I’ve met a fair few rich people over the years, mainly through work, and I’ve also read widely on the subject, and I feel confident in listing these negatives.
(For clarity, I’m talking about being really rich – £10 million / $15 million net worth or more).
Money doesn’t make you happy
After a surprisingly low point, more money doesn’t make you happier. Rich people get depressed, just like the middle classes. True, there’s no evidence that money actually makes you unhappy (although one rich man is giving it all away) but it could distract you from fixing your real problems.
The end of your goals and ambitions
You see this with children born into money, as well as people who built a company up for several decades and sold too late to start another. When you have the money, what next? The trick seems to be to find a substitute to your old goal of achieving financial security. That’s why you can’t walk far in Africa without tripping over a philanthropist.
Being judged unfairly
People are very critical of the wealthy, especially here in the UK. In the US entrepreneurs are celebrated, but newly rich Brits will find many people waiting for them to fall. I’ve seen it in work – a self-made man or woman leaves the room, and someone says “well, he was lucky” or “he’s out of ideas” or even “what an asshole”. Not nice, but it happens.
Someone is richer than you
Rich people are human, too.

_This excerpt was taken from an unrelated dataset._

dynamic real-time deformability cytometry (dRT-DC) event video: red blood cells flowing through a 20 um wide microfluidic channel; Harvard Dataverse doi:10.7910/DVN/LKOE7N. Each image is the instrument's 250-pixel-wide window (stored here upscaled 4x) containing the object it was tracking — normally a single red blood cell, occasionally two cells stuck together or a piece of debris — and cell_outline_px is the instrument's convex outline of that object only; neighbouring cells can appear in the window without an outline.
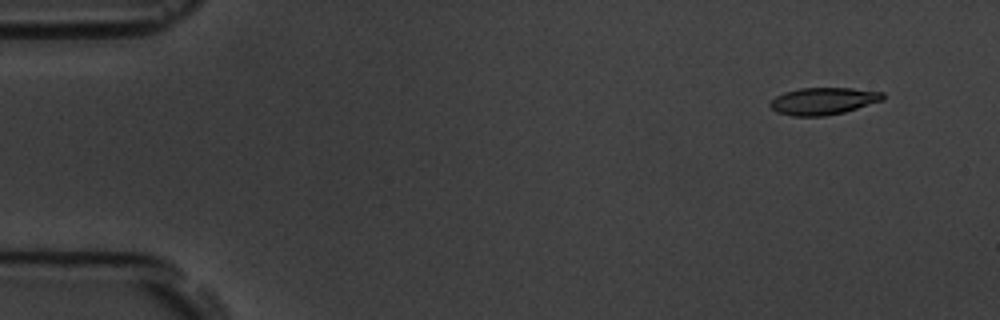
{"species": "common noctule bat (a hibernating species)", "species_latin": "Nyctalus noctula", "temperature_condition": "room temperature", "stored_images_in_passage": 10, "camera_frame_rate_fps": 3000, "um_per_image_px": 0.085, "animal": {"sex": "male", "body_mass_g": 19.5, "forearm_length_mm": 54.6}, "frame": {"image": 1, "passage_image": 2, "time_ms": 1.333, "image_size_px": [1000, 320], "cell_outline_px": [[884, 100], [844, 112], [824, 116], [792, 116], [776, 112], [768, 104], [776, 96], [784, 92], [800, 88], [852, 88], [884, 92]], "centroid_in_image_um": [69.98, 8.59], "position_along_channel_um": 15.0, "area_um2": 17.86}}
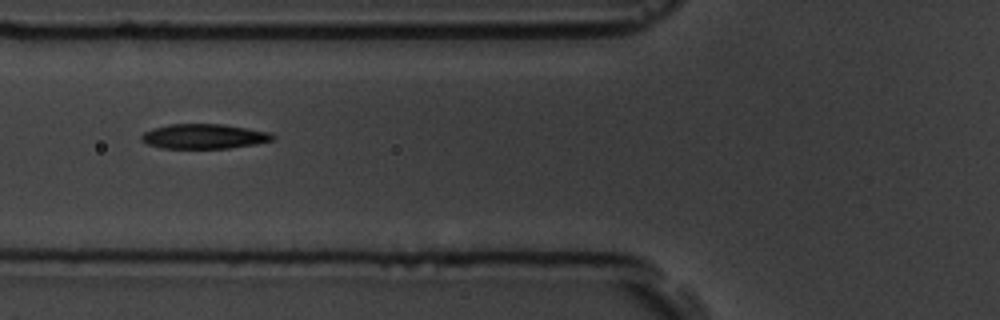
{"frame": {"image": 2, "passage_image": 7, "time_ms": 7.0, "image_size_px": [1000, 320], "cell_outline_px": [[276, 140], [256, 144], [228, 148], [160, 148], [148, 144], [140, 140], [140, 136], [144, 132], [152, 128], [168, 124], [224, 124], [272, 132], [276, 136]], "centroid_in_image_um": [17.38, 11.58], "position_along_channel_um": 108.4, "area_um2": 19.25}}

Your yacht isn’t as big as the one next door, or you had to buy your furniture, unlike your neighbours who had theirs passed down from the 17th Century. Nobody is the richest person in the world on every measure – how many billions would Buffett give to be young again?
Money can’t buy the love of your friends and family. “Don’t feel bad about being rich,” they say. But do you believe them? One has a broken boiler, another has a child with special needs, and then there are distant relatives who can’t afford nursing care. Do you help them all? Can you? Where do you draw the line?
Being rich is a big deal
Buy a country house and you need staff. Invest your millions and you need accountants. They move your money offshore, and now you don’t understand the taxes. You’ve no time to learn, because you’ve three different architects coming over to quote on your summer home. You think you’d be different? So do I. Didn’t they?
Scams and fraudsters
One reason you’ll need to all those professionals is because you’ll need help warding off the crooks attracted to your wealth. Nobody wanted to pretend to be you when you owed the bank money, but now you’ve millions parked away it’s a different story. Let’s hope your financial advisers aren’t swindlers, too.
I love you (and your money)
The big one. Does she really find you fascinating, or just your bank balance? Is he really won over by your beauty, wit, or experience, or does he just hope to bleed you dry while banging the French au pair?
Money can be all consuming
The most surprising thing about How to Get Rich (US link) by Felix Dennis is when he urges you to stop with money after you make the first few million, because beyond that you’re wasting your life.